PROBLEM TO WORK ON:
Please pick out each line in the data below that contains the word "Recorded" and copy those lines.

— START —

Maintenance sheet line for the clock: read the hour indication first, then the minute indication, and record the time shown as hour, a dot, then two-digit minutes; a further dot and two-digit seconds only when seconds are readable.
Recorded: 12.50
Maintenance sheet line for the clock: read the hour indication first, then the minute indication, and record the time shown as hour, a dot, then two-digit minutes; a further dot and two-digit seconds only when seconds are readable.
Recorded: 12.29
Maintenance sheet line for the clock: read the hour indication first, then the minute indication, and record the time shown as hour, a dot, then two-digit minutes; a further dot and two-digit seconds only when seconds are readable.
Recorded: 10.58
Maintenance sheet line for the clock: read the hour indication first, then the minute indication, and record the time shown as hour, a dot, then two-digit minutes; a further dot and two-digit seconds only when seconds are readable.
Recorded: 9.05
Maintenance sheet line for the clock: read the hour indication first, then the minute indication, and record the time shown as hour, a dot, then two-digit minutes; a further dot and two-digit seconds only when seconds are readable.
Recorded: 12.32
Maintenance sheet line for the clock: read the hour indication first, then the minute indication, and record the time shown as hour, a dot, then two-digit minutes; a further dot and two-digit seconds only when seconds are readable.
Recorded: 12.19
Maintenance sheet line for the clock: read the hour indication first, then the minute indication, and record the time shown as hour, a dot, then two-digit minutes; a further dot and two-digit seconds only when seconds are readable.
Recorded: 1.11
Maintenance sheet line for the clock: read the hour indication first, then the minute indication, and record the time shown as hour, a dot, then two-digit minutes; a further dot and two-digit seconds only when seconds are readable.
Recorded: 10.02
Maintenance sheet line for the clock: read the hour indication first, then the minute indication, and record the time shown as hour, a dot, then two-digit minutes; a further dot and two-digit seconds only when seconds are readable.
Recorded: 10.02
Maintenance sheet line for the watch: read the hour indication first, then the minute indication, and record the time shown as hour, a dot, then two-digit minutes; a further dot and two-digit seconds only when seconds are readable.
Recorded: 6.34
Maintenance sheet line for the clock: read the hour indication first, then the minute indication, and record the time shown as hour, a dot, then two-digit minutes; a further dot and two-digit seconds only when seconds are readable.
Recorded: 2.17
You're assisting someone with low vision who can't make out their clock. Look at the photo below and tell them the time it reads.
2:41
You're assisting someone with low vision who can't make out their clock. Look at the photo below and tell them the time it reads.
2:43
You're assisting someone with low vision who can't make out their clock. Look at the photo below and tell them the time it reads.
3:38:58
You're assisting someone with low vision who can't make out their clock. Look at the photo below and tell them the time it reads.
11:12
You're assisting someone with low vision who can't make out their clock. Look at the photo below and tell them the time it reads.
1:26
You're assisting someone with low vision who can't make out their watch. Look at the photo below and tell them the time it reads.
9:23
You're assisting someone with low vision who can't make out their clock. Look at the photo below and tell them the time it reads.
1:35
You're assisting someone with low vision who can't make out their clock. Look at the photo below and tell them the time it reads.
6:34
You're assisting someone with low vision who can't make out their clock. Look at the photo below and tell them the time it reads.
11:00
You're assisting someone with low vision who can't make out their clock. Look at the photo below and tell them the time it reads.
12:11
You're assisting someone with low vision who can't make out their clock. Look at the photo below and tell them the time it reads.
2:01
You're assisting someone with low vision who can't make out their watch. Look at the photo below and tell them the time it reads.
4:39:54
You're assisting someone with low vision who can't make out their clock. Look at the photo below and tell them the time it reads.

— END —

SOLUTION TO THIS PROBLEM:
Recorded: 12.50
Recorded: 12.29
Recorded: 10.58
Recorded: 9.05
Recorded: 12.32
Recorded: 12.19
Recorded: 1.11
Recorded: 10.02
Recorded: 10.02
Recorded: 6.34
Recorded: 2.17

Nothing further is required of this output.